▸ EXERCISE DIRECTIONS:
Every line below that holds the string "thumb" should be copied.

==== EXTRACTED DATA ====

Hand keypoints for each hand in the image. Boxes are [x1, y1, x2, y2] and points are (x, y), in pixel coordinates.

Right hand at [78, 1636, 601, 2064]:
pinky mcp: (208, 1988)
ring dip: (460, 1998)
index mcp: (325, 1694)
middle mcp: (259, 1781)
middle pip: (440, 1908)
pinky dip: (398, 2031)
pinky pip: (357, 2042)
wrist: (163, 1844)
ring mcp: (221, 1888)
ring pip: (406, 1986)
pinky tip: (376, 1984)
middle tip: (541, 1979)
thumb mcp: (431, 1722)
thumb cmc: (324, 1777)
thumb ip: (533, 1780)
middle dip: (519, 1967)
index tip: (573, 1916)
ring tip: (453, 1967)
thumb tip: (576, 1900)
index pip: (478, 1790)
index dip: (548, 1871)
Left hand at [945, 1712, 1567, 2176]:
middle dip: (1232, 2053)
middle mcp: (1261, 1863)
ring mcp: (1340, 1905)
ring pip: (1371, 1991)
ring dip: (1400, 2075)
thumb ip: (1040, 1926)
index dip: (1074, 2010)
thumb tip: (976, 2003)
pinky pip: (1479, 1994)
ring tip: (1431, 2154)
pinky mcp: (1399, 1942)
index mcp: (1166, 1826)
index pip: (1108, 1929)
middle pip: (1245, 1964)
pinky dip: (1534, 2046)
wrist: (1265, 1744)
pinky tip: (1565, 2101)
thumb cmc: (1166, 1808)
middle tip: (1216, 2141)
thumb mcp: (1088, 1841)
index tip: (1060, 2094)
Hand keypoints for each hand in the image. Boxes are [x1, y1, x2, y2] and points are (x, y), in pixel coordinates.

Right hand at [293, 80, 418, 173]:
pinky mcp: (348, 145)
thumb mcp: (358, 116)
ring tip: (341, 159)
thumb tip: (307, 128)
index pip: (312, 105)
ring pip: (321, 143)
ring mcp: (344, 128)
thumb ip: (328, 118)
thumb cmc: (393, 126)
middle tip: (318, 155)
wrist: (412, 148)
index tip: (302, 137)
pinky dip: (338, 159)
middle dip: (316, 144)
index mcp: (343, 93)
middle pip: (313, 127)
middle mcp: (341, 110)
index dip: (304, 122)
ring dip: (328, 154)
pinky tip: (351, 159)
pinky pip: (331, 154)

====

▸ TASK RESPONSE:
thumb mcp: (431, 1722)
thumb cmc: (324, 1777)
thumb ip: (533, 1780)
thumb tip: (576, 1900)
thumb ip: (1040, 1926)
thumb tip: (976, 2003)
thumb cmc: (1166, 1808)
thumb mcp: (1088, 1841)
thumb mcp: (358, 116)
thumb tip: (307, 128)
thumb ip: (328, 118)
thumb cmc: (393, 126)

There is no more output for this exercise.